ReferenceUpper level of nicotinic acid; basisUpper level of nicotinamide; basisUpper level of IHN; basis
Institute of Medicine (1998)235 mg; flushing35 mg; flushing
Scientific Committee on Food (2002)610 mg; flushing900 mg; hepatotoxicity
Expert Group on Vitamins and Minerals (2003)717 mg; flushing500 mg; hepatotoxicity
Hathcock (2004)8500 mg; hepatotoxicity (250 mg ER-NA formulations)1,500 mg; hepatotoxicity
Current review500 mg (NA); hepatotoxicity (250 mg (ER-NA formulations)1,500 mg; hepatotoxicity3,000 mg; highest observed intake
  • Abbreviations: ER-NA, extended-release nicotinic acid; IHN, inositol hexanicotinate.


This analysis indicates that, contrary to the common and mistaken perception, the four major forms of niacin in the marketplace (NA, ER-NA, IHN, and NM) are not bioequivalent with respect to efficacy or safety. While all four forms possess the ability to fulfill the nutritional requirement for niacin in humans when intakes are sufficiently high, they have distinct dose-related effects pertaining to cardiovascular benefits and adverse effects, including flushing and hepatotoxicity.
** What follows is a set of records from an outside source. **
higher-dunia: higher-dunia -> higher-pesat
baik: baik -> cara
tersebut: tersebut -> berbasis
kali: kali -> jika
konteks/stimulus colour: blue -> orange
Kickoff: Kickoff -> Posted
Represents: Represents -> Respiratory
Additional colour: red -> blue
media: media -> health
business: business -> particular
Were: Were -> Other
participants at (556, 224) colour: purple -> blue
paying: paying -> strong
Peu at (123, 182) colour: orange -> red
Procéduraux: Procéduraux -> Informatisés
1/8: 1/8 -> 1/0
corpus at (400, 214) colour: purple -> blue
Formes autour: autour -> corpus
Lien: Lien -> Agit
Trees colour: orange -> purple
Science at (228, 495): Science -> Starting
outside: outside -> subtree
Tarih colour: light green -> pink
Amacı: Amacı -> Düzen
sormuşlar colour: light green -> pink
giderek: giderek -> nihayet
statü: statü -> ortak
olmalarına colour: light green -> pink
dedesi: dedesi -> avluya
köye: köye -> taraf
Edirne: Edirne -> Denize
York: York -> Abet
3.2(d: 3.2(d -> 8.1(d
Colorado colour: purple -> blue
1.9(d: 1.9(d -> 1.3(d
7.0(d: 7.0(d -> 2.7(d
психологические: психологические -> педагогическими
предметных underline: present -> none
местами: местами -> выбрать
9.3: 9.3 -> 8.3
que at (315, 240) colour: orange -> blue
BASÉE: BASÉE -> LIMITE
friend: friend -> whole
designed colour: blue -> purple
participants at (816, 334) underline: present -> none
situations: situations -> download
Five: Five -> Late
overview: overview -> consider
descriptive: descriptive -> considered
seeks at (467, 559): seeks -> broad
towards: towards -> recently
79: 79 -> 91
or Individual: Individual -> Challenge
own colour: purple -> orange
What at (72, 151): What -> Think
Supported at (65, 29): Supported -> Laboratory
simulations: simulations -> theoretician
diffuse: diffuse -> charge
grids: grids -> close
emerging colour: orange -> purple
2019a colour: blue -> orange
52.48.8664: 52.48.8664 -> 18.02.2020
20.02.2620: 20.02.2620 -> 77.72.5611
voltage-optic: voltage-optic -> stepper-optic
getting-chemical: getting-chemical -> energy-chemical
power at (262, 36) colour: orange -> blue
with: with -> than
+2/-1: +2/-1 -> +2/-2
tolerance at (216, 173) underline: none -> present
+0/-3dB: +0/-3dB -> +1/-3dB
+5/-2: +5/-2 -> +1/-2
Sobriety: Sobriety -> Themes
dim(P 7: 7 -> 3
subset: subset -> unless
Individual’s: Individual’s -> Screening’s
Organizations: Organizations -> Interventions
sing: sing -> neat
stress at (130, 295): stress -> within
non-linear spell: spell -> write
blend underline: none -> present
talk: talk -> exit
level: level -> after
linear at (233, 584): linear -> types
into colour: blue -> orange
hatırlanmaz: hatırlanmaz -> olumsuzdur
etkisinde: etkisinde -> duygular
NA and ER-NA are effective treatments for dyslipidemia. NA is strongly associated with an uncomfortable dermal flushing effect, which is decreased with ER-NA formulations. Both NA and ER-NA carry the risk of hepatotoxicity and gastrointestinal toxicity. However, NA and ER-NA are considered safe and effective antihyperlipidemic drugs for use under medical supervision and monitoring. ER-NA formulations substantially reduce the risk of flushing reactions but carry a greater risk of liver toxicity. ER-NA is approximately twice as hepatotoxic as NA, and clinicians and patients should be acutely aware of this distinction when considering a switch from NA to ER-NA. The recommended safe upper limit for dietary supplementation is 500 mg/day for NA and 250 mg/day or higher for ER-NA,8 as directed under medical supervision.

IHN is offered as a “no-flush” form of NA. Evidence suggests IHN may improve conditions associated with peripheral vascular insufficiency, such as Raynaud's phenomena and intermittent claudication, but it does not support the efficacy of IHN as a dyslipidemic agent. No adverse events or dermal flushing have been reported for IHN. A justifiable highest observed intake value for IHN is 3,000 mg/day.

NM is effective in fulfilling the nutritional requirement for niacin and preventing niacin deficiency. Evidence suggests NM has no effect on serum lipids and is not associated with dermal flushing effects. Other therapeutic effects of NM are under investigation. A recommended safe upper level of intake of NM is 1,500 mg/day.

Collectively, all forms of niacin perform essential biochemical functions and prevent niacin deficiency, but IHN has very limited supporting data. Full recognition of the unique effects of NA, ER-NA, IHN, and NM at higher doses can assist consumers and clinicians in choosing the correct agent while understanding the risks associated with each form. Furthermore, regulators and policymakers should consider the variable efficacy and safety profiles of these four agents when establishing public policy.


Declaration of interest.  DM and JH are employed by The Council for Responsible Nutrition, a trade association representing dietary supplement manufacturers and ingredient suppliers. There are no other relevant interests to declare.